18. Anacharsis was (Herod, iv. 76) son of Gnurus and brother of Saulius, king of Thrace. He came to Athens while Solon was occupied in framing laws for his people; and by the simplicity of his way of living, and his acute observations on the manners of the Greeks, he excited such general admiration, that he was reckoned by some writers among the seven wise men of Greece.

19. This was Appius Claudius Caecus, who was censor 310 B.C., and who, according to Livy, was afflicted with blindness by the gods for persuading the Potitii to instruct the public servants in the way of sacrificing to Hercules.
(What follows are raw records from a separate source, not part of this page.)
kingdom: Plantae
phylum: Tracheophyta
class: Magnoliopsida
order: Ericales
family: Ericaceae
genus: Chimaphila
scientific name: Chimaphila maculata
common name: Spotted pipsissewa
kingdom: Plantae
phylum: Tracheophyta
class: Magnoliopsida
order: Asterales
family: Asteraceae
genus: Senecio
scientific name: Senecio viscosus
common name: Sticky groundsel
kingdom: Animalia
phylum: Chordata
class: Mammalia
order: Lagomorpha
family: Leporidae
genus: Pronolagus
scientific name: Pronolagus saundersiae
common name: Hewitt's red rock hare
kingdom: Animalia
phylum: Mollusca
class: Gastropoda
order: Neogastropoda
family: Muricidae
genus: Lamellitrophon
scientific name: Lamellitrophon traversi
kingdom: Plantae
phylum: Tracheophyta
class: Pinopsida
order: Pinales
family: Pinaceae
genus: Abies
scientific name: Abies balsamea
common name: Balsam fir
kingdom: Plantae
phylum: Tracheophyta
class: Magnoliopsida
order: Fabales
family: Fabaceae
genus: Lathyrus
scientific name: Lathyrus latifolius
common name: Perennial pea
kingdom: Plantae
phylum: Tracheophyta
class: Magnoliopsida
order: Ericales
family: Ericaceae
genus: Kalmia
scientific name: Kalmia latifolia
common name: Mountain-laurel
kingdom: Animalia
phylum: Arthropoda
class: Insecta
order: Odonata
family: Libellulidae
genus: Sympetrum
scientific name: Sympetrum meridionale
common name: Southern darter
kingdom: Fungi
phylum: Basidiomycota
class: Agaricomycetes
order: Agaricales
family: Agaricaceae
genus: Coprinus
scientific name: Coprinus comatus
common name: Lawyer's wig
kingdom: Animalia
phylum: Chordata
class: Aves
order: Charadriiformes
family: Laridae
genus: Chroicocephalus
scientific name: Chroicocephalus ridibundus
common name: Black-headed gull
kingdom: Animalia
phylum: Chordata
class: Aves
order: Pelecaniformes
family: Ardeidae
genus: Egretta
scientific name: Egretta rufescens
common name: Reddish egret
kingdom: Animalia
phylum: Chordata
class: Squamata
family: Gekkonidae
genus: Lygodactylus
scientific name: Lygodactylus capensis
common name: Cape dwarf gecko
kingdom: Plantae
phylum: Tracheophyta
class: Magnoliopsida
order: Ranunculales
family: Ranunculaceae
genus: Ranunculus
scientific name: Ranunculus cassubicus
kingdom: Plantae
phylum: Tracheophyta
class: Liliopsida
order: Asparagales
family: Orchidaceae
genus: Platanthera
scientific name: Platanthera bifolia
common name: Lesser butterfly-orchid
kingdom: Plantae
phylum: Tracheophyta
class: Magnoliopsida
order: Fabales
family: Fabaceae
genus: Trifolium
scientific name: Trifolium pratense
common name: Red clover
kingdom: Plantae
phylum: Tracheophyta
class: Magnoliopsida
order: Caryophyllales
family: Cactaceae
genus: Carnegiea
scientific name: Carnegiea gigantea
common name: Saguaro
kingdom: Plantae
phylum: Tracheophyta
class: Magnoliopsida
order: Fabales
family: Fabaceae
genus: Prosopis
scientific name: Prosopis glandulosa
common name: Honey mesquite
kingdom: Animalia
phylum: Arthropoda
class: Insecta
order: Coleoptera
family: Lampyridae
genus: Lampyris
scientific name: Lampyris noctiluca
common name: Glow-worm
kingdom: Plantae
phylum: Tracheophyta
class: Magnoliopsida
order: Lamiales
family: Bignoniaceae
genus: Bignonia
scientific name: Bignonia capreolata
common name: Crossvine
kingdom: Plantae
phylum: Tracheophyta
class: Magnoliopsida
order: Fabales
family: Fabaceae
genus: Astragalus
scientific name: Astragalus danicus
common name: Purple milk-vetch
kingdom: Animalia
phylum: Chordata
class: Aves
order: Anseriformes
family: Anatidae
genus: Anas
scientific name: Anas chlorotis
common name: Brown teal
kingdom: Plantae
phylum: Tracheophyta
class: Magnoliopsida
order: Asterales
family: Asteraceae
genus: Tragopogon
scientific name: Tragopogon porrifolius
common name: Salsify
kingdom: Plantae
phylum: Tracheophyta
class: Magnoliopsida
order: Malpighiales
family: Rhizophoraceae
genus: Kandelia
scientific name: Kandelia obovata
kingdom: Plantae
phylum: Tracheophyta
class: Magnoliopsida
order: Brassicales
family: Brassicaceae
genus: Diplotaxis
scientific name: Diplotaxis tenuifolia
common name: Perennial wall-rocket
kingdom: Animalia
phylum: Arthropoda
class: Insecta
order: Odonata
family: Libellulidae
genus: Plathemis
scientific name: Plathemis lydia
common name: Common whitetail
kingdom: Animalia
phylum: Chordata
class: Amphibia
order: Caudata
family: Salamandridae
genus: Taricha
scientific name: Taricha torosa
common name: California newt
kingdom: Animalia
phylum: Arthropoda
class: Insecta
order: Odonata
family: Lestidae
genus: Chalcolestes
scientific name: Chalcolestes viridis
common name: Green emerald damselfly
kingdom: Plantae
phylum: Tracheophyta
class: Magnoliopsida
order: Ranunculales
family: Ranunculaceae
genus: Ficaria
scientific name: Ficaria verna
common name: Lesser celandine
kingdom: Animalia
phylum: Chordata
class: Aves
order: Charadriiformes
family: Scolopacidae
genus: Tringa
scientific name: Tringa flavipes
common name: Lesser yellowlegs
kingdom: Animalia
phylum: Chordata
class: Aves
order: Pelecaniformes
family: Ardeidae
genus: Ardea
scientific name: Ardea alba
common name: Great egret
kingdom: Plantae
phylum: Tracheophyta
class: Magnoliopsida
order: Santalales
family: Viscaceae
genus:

He it was who made the Via Appia.

20. The fact of Homer's blindness rests on a passage in the Hymn to Apollo, quoted by Thucydides as a genuine work of Homer, and which is thus spoken of by one of the most accomplished scholars that this country or this age has ever produced:-"They are indeed beautiful verses, and if none worse had ever been attributed to Homer, the Prince of Poets would have had little reason to complain.

"He has been describing the Delian festival in honour of Apollo and Diana, and concludes this part of the poem with an address to the women of that island, to whom it is to be supposed that he had become familiarly known by his frequent recitations:

Χαίρετε δ᾽ υμεῖς πᾶσαι, ἐμεῖο δὲ καὶ μετόπισθε
μνήσασθ᾽, ὅπποτέ κέν τις ἐπιχθονίων ἀνθρώπων
ἐνθάδ᾽ ἀνείρηται ξεῖνος ταλαπείριος ἐλθὼν
ὦ κοῦραι, τίς δ᾽ ὕμμιν ἀνὴρ ἥδιστος ἀοιδῶν
ἐνθάδε πωλεῖται καὶ τέῳ τέρπεσθε μάλιστα?
ὑμεῖς δ᾽ εὖ μάλα πᾶσαι ὑποκρίνασθε ἀφ᾽ ἡμῶν,
Τυφλὸς ἀνὴρ, οἰκεῖ δὲ Χίῳ ἐνὶ παιπαλοέσσῃ,
τοῦ πᾶσαι μετόπισθεν ἀριστεύουσιν ἀοιδαί.
 
Virgins, farewell - and oh! remember me
Hereafter, when some stranger from the sea,
A hapless wanderer, may your isle explore,
And ask you, "Maids, of all the bards you boast,
Who sings the sweetest, and delights you most?"
Oh! answer all - "A blind old man, and poor,
Sweetest he sings, and dwells on Chios' rocky shore."

- Coleridge's Introduction to the Study of the Greek Classic Poets.